_Exercise aim_: For the material below, return exactly the lines starting at the line containing "pinky pip: (218, 188)" and ending at the line containing "ring dip: (1168, 763)", both ends included, and no others.
(Beginning of Data for this task)
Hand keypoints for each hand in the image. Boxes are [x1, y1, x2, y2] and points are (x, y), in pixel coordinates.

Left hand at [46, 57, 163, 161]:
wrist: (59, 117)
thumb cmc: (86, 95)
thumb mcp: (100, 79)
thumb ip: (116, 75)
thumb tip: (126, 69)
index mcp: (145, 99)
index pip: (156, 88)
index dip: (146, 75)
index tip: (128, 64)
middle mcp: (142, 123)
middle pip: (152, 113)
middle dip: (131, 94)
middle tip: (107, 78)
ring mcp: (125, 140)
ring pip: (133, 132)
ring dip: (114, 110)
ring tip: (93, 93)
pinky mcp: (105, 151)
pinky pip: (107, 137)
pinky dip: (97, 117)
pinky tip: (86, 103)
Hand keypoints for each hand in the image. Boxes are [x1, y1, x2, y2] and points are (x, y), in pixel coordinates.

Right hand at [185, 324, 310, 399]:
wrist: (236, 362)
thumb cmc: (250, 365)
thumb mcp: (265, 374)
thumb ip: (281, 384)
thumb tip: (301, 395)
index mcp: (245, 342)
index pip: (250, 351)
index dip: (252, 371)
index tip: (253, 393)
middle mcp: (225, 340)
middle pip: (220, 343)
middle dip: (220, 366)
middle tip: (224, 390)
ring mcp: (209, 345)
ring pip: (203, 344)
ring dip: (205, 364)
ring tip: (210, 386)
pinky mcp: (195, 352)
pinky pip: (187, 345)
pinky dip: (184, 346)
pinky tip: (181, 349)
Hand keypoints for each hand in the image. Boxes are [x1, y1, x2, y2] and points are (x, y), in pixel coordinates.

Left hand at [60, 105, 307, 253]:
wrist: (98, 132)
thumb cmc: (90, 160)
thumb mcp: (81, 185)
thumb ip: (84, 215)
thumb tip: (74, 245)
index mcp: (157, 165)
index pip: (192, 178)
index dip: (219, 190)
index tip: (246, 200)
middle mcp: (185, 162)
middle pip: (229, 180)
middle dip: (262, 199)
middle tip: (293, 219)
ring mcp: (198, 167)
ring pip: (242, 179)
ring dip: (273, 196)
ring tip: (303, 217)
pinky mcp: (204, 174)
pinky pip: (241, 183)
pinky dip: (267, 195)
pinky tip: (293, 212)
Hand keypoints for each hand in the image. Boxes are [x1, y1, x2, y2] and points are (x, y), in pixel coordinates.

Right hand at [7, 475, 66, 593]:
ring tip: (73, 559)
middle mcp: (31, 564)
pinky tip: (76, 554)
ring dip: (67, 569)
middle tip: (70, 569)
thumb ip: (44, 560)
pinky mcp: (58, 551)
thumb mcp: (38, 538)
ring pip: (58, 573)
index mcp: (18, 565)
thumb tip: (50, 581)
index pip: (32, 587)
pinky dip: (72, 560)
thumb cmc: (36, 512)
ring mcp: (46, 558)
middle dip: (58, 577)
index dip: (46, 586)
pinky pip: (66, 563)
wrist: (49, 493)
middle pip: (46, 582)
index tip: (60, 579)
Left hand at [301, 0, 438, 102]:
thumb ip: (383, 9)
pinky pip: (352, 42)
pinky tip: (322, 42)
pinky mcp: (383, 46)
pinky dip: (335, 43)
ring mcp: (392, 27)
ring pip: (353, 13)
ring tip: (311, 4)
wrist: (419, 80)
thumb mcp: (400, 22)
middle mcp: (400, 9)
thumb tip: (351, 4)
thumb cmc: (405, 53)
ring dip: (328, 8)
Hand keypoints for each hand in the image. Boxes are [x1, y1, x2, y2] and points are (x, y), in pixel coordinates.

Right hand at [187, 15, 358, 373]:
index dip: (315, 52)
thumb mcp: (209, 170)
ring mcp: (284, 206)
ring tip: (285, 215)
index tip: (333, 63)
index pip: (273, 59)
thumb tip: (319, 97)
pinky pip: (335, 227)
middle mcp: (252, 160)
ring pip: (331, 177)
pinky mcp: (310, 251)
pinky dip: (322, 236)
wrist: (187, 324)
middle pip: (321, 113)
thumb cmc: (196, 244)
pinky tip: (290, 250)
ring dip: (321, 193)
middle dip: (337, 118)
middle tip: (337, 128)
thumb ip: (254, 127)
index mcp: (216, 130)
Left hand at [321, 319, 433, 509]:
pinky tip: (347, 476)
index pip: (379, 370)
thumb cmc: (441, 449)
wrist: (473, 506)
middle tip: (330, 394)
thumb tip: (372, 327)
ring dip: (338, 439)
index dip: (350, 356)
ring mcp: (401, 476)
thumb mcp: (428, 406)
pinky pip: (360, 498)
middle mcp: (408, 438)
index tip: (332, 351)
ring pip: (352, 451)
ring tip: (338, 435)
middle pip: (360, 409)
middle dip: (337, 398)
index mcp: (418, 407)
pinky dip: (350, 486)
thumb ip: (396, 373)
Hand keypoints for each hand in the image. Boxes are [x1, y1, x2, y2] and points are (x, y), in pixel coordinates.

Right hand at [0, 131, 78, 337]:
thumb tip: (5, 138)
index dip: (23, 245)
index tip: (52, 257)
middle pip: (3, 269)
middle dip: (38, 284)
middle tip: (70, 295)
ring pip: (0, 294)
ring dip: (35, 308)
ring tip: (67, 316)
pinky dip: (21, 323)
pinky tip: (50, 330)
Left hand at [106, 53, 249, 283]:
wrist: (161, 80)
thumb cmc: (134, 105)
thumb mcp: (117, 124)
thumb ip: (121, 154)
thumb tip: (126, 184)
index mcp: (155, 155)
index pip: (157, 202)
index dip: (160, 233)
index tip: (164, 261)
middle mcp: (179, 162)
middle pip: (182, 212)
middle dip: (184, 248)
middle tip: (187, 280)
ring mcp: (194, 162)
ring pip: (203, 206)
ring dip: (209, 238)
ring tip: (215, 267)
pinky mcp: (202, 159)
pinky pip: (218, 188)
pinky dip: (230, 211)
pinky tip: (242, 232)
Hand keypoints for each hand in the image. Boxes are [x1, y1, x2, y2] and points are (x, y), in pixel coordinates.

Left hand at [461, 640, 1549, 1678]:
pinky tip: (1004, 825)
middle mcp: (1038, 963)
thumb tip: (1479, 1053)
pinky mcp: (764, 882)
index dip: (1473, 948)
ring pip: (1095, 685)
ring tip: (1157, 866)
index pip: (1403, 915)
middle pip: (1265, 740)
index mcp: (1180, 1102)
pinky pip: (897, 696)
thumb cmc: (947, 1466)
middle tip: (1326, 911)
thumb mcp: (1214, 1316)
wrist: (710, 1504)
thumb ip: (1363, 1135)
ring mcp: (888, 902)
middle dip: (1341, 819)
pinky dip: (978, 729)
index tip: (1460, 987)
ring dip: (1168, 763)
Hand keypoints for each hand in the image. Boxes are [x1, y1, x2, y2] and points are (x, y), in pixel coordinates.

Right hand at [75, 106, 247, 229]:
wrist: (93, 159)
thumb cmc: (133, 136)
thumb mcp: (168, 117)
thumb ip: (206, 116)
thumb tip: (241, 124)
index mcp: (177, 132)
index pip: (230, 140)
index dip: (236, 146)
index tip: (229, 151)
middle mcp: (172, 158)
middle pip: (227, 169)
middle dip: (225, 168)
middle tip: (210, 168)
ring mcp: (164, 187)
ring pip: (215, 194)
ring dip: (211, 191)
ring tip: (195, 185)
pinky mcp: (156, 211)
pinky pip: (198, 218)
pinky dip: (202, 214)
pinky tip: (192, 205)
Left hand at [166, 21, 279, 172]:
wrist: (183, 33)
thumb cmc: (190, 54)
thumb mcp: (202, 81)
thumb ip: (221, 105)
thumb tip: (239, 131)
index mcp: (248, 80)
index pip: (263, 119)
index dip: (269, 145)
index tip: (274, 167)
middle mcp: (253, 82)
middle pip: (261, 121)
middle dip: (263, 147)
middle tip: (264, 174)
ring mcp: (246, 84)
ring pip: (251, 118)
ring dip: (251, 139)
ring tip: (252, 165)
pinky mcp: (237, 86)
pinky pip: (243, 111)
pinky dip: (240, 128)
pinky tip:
(End of Data for this task)
_Output below_:
pinky pip: (218, 188)
pinky dip: (230, 211)
pinky tip: (242, 232)
Hand keypoints for each hand in the image. Boxes are [x1, y1, x2, y2] and points are (x, y), in pixel coordinates.

Left hand at [461, 640, 1549, 1678]:
pinky tip: (1004, 825)
middle mcp: (1038, 963)
thumb tip: (1479, 1053)
pinky mcp: (764, 882)
index dip: (1473, 948)
ring pip: (1095, 685)
ring tip: (1157, 866)
index pip: (1403, 915)
middle pip: (1265, 740)
index mcp: (1180, 1102)
pinky pip: (897, 696)
thumb cmc: (947, 1466)
middle tip: (1326, 911)
thumb mcp: (1214, 1316)
wrist: (710, 1504)
thumb ip: (1363, 1135)
ring mcp: (888, 902)
middle dip: (1341, 819)
pinky dip: (978, 729)
index tip: (1460, 987)
ring dip: (1168, 763)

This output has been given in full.